The financial services segment’s assets have increased to about 7 per cent of the company’s total assets, but its liabilities (₹73 crore), revenue (₹690 crore) and operating profit (₹380 crore) in the June 2020 quarter are still relatively quite small – 0 to 2 per cent of the total. This could change in the coming quarters as RIL leverages its digital and retail businesses to push growth in financial services.
The company’s annual report for FY 2019-20 states that based on an internal reorganisation of its business segments, RIL identified ‘financial services’ as a separate business segment.
It says, “The anchor ecosystem of Jio (387.5 million customers), and Reliance Retail (11,784 stores) provides a strong distribution channel for financial products. The strategy of the financial services business centres around creating tailor-made financial products and offering them as extensions of other products that are being offered to customers in the anchor ecosystem of Reliance’s consumer businesses. This synergistic relationship will benefit both the financial services and the anchor ecosystem businesses.”

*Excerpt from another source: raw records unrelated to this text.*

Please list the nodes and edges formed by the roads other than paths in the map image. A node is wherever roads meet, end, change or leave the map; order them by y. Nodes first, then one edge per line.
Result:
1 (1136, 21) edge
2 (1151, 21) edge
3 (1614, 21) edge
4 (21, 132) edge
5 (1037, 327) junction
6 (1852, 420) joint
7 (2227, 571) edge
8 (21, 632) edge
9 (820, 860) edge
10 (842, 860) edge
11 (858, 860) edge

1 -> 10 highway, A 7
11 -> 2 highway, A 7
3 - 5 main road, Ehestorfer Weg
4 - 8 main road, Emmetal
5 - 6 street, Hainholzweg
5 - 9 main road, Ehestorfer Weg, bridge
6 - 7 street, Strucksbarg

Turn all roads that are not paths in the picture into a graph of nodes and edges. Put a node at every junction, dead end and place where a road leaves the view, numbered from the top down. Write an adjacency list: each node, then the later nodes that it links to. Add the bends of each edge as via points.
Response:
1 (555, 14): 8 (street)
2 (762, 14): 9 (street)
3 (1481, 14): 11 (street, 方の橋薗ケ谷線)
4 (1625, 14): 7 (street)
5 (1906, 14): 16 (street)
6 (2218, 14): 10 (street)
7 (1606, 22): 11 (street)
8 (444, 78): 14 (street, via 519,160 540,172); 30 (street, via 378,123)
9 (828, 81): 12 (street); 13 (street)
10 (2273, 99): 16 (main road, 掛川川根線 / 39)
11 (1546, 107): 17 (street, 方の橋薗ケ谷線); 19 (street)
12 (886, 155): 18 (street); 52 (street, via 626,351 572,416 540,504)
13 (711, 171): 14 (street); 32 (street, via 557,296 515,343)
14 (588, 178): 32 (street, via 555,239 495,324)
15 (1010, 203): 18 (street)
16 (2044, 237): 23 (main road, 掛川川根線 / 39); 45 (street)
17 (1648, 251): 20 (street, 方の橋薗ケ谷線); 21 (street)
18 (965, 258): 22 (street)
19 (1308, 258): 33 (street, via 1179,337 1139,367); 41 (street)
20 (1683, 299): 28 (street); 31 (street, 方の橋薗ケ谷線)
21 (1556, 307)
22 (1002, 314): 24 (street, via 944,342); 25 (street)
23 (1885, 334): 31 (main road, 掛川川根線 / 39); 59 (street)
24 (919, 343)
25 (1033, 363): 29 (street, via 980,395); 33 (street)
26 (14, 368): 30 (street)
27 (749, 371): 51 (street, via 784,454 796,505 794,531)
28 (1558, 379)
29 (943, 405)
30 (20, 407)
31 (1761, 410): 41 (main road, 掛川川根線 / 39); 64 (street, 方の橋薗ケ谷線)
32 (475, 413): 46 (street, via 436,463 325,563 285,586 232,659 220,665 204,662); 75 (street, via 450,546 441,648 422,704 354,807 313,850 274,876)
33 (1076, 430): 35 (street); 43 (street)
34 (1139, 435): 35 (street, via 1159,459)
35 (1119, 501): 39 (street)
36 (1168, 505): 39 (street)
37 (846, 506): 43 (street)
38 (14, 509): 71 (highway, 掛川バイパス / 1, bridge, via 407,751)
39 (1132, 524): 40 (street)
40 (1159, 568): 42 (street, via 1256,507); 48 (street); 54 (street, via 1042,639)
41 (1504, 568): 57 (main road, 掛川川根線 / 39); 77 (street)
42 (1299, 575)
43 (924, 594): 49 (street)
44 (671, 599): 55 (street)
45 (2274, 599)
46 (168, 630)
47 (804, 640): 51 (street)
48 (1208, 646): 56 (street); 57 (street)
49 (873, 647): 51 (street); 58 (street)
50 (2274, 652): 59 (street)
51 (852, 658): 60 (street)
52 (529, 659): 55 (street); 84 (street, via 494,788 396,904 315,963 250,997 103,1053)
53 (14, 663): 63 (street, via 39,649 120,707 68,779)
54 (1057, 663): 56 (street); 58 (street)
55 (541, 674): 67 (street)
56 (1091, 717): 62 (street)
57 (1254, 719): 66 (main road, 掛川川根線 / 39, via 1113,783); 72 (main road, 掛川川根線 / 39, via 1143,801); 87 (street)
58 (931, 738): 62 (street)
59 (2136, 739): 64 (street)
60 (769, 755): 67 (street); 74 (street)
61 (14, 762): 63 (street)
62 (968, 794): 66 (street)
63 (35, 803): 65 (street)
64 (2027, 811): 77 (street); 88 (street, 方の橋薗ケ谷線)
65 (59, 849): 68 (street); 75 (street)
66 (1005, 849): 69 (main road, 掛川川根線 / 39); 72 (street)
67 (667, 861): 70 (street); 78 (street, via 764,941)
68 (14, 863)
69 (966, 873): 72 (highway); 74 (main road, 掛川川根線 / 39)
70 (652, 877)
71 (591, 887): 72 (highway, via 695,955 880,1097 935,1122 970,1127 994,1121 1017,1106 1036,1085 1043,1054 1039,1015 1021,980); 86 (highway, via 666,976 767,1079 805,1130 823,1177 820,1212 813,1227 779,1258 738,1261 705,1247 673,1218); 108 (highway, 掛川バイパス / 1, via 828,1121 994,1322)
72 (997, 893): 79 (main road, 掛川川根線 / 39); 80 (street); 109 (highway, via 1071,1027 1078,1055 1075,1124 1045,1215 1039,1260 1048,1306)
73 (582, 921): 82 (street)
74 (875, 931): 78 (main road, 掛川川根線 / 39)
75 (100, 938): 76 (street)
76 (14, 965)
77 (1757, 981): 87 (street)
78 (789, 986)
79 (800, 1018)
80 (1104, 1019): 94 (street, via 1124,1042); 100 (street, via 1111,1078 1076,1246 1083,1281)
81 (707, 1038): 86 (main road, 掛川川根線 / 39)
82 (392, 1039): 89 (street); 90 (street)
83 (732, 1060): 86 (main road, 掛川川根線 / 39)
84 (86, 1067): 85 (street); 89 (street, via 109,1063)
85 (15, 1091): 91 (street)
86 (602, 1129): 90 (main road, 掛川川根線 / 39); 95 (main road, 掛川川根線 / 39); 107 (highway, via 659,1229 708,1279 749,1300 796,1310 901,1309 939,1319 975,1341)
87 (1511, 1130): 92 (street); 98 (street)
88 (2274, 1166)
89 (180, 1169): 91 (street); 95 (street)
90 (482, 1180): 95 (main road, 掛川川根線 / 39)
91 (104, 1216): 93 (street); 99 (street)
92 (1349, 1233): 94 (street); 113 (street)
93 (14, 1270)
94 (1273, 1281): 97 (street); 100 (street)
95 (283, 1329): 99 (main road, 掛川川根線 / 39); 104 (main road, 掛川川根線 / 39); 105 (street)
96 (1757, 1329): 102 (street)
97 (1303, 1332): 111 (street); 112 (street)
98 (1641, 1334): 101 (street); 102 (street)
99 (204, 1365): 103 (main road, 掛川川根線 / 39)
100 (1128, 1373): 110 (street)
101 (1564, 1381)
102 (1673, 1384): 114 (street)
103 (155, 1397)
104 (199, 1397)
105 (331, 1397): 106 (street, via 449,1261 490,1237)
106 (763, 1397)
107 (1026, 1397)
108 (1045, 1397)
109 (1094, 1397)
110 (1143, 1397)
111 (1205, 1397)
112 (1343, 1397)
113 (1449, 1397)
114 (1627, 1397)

It adds, “This segment (financial services) principally comprises management and deployment of identified resources of the company to various activities including non-banking financial services, insurance broking etc. Accordingly, identified assets and related income which were erstwhile lying in “unallocated” have been transferred to the financial services segment.”
RIL also has a tie-up with SBI in Jio Payments Bank and holds 70 per cent in this venture. The collaboration with Facebook-controlled WhatsApp that plans to launch its UPI-based payment platform could also help RIL’s financial services segment.
This is not RIL’s first foray into financial services. Following the scrapping of the non-compete agreement with the Anil Ambani group late last decade, RIL had entered the segment in 2011 with a joint venture with global investment management firm D.E. Shaw. But this partnership was called off a couple of years back. The new thrust seems to be a largely in-house integrated digital-retail-financial troika approach.
Consumer business share up
Growth in the financial services segment will aid RIL’s goal of its consumer businesses achieving an equal footing on profit contribution with the energy business. Already, in the recent June quarter, despite the retail segment slipping, the strong show by the digital segment and weakness in the energy segments saw the consumer businesses overtaking the energy businesses on profit contribution. The consumer businesses (digital, retail, financial services) accounted for 49 per cent of RIL’s consolidated operating profit (EBITDA) in the June 2020 quarter, compared with the 44 per cent share of the energy businesses (refining, petchem, exploration); others (media, textile, SEZ development, etc) accounted for the rest.
The share in profits of the consumer business has risen to nearly half in the June 2020 quarter from about 32 per cent in the June 2019 quarter. The trend could continue in the coming quarters. Digital is likely to stay upbeat, retail could recover with the gradual lifting of the lockdowns, while the energy businesses may remain on the back-foot due to concerns about economic growth. Growth in financial services, when it happens, will add to the weight of the consumer businesses.